According to the present invention, a somewhat deteriorated reagent can be used, so that the reagent can be used effectively.
In the first aspect of the present invention, the amount of change in absorbance per unit time of the sample reaction solution for enzyme activity measurement is corrected based on the absorbance of the sample reaction solution for enzyme activity measurement. Since a rate measurement value can be obtained even for a highly active enzyme sample that deviates from the reaction conditions, the frequency of retests can be reduced, and reagents and samples are not wasted. In the second aspect of the present invention, when the measurement result is found to be a high-concentration sample, and the re-measurement for obtaining a more accurate enzyme activity value is performed, the sample sampling amount or dilution rate at the time of the re-measurement is automatically adjusted. The re-measurement can be performed easily and with an appropriate sample amount.

[Brief description of the drawings]

FIG. 1 is a block diagram showing a first invention.

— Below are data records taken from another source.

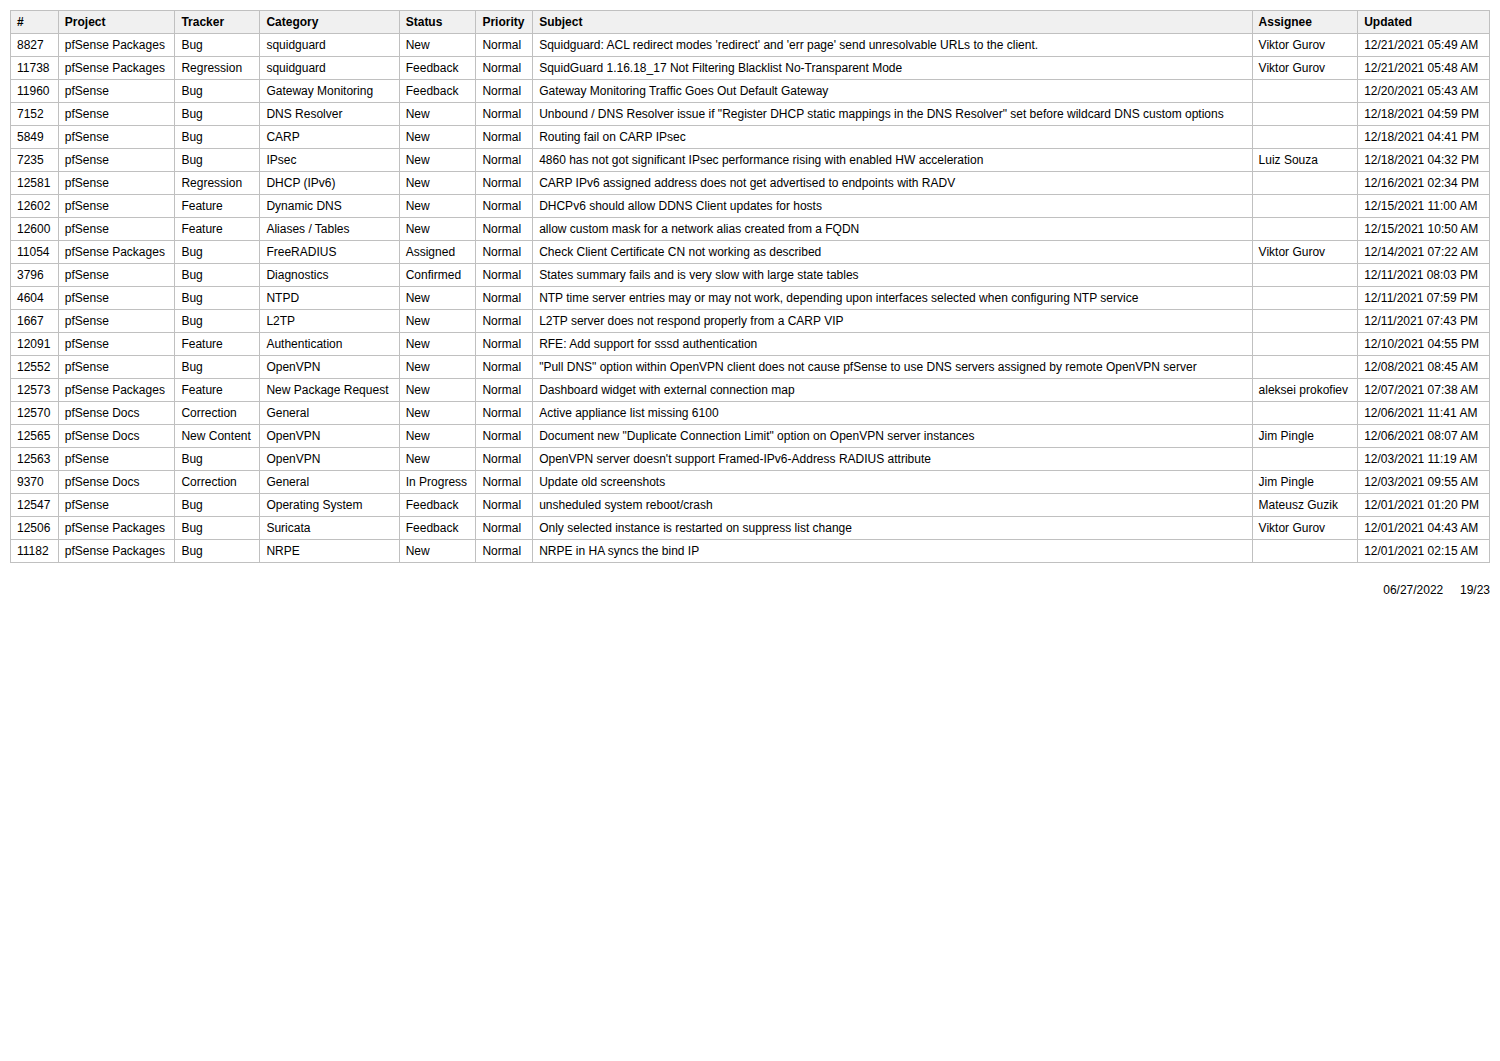| # | Project | Tracker | Category | Status | Priority | Subject | Assignee | Updated |
| --- | --- | --- | --- | --- | --- | --- | --- | --- |
| 8827 | pfSense Packages | Bug | squidguard | New | Normal | Squidguard: ACL redirect modes 'redirect' and 'err page' send unresolvable URLs to the client. | Viktor Gurov | 12/21/2021 05:49 AM |
| 11738 | pfSense Packages | Regression | squidguard | Feedback | Normal | SquidGuard 1.16.18_17 Not Filtering Blacklist No-Transparent Mode | Viktor Gurov | 12/21/2021 05:48 AM |
| 11960 | pfSense | Bug | Gateway Monitoring | Feedback | Normal | Gateway Monitoring Traffic Goes Out Default Gateway | | 12/20/2021 05:43 AM |
| 7152 | pfSense | Bug | DNS Resolver | New | Normal | Unbound / DNS Resolver issue if "Register DHCP static mappings in the DNS Resolver" set before wildcard DNS custom options | | 12/18/2021 04:59 PM |
| 5849 | pfSense | Bug | CARP | New | Normal | Routing fail on CARP IPsec | | 12/18/2021 04:41 PM |
| 7235 | pfSense | Bug | IPsec | New | Normal | 4860 has not got significant IPsec performance rising with enabled HW acceleration | Luiz Souza | 12/18/2021 04:32 PM |
| 12581 | pfSense | Regression | DHCP (IPv6) | New | Normal | CARP IPv6 assigned address does not get advertised to endpoints with RADV | | 12/16/2021 02:34 PM |
| 12602 | pfSense | Feature | Dynamic DNS | New | Normal | DHCPv6 should allow DDNS Client updates for hosts | | 12/15/2021 11:00 AM |
| 12600 | pfSense | Feature | Aliases / Tables | New | Normal | allow custom mask for a network alias created from a FQDN | | 12/15/2021 10:50 AM |
| 11054 | pfSense Packages | Bug | FreeRADIUS | Assigned | Normal | Check Client Certificate CN not working as described | Viktor Gurov | 12/14/2021 07:22 AM |
| 3796 | pfSense | Bug | Diagnostics | Confirmed | Normal | States summary fails and is very slow with large state tables | | 12/11/2021 08:03 PM |
| 4604 | pfSense | Bug | NTPD | New | Normal | NTP time server entries may or may not work, depending upon interfaces selected when configuring NTP service | | 12/11/2021 07:59 PM |
| 1667 | pfSense | Bug | L2TP | New | Normal | L2TP server does not respond properly from a CARP VIP | | 12/11/2021 07:43 PM |
| 12091 | pfSense | Feature | Authentication | New | Normal | RFE: Add support for sssd authentication | | 12/10/2021 04:55 PM |
| 12552 | pfSense | Bug | OpenVPN | New | Normal | "Pull DNS" option within OpenVPN client does not cause pfSense to use DNS servers assigned by remote OpenVPN server | | 12/08/2021 08:45 AM |
| 12573 | pfSense Packages | Feature | New Package Request | New | Normal | Dashboard widget with external connection map | aleksei prokofiev | 12/07/2021 07:38 AM |
| 12570 | pfSense Docs | Correction | General | New | Normal | Active appliance list missing 6100 | | 12/06/2021 11:41 AM |
| 12565 | pfSense Docs | New Content | OpenVPN | New | Normal | Document new "Duplicate Connection Limit" option on OpenVPN server instances | Jim Pingle | 12/06/2021 08:07 AM |
| 12563 | pfSense | Bug | OpenVPN | New | Normal | OpenVPN server doesn't support Framed-IPv6-Address RADIUS attribute | | 12/03/2021 11:19 AM |
| 9370 | pfSense Docs | Correction | General | In Progress | Normal | Update old screenshots | Jim Pingle | 12/03/2021 09:55 AM |
| 12547 | pfSense | Bug | Operating System | Feedback | Normal | unsheduled system reboot/crash | Mateusz Guzik | 12/01/2021 01:20 PM |
| 12506 | pfSense Packages | Bug | Suricata | Feedback | Normal | Only selected instance is restarted on suppress list change | Viktor Gurov | 12/01/2021 04:43 AM |
| 11182 | pfSense Packages | Bug | NRPE | New | Normal | NRPE in HA syncs the bind IP | | 12/01/2021 02:15 AM |
06/27/2022 19/23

FIG. 2 is a block diagram showing a second invention.

FIG. 3 is a flowchart showing the operation of the first invention.

FIG. 4 is a flowchart showing the operation of the second invention.

FIG. 5 is a diagram showing a reaction time course in LDH activity measurement by a rate method.

FIG. 6 is a diagram showing the relationship between the absorbance of an LDH sample reaction solution and the LDH reaction rate.

FIG. 7 is a diagram showing a reaction time course of remeasurement according to the present invention.

FIG. 8 is a graph showing a change over time in absorbance at a measurement wavelength of 340 nm after preparation of an LDH reagent.

[Explanation of symbols]

 2,30 Correction value storage unit 4,32 Correction value selection unit 6,36 Enzyme activity value calculation unit 18,44 Absorbance change amount calculation unit 34 Average correction value calculation unit 38 Reagent blank measurement value storage unit 50 Rate measurement condition storage unit 52 Re-measurement sample volume / dilution ratio calculator

Claims (1)

[Claims] 1. An automatic analyzer for rate measurement for determining an amount of an enzyme in a sample from a change in absorbance per unit time under a constant temperature condition, comprising: a reagent blank measured value storage section for storing a reagent blank solution absorbance; A rate measurement condition storage unit that stores the rate measurement conditions including the reagent amount, the limit absorbance, the end point absorbance, and the measurement time, and the absorbance change per unit time from the absorbance measurement value within the rate measurement time of the sample reaction solution for enzyme activity measurement And a correction value storage unit that stores a correction value for obtaining an amount of change in absorbance per unit time under optimal reaction conditions from the absorbance of the sample reaction solution for enzyme activity measurement. A correction value selection unit that selects a correction value corresponding to the measured absorbance of the sample reaction solution; an average correction value calculation unit that calculates an average value of the selected correction values; An enzyme activity value calculation unit that calculates an enzyme activity value by correcting the measured absorbance change amount per unit time calculated by the amount calculation unit with the average correction value calculated by the average correction value calculation unit; Using the enzyme activity value, the reagent blank measurement value stored in the reagent blank measurement value storage unit, and the rate measurement condition stored in the rate measurement condition storage unit, the sample amount for remeasurement or the sample for remeasurement An automatic analyzer comprising: a remeasurement sample amount / dilution ratio calculation unit for calculating a dilution ratio of the sample.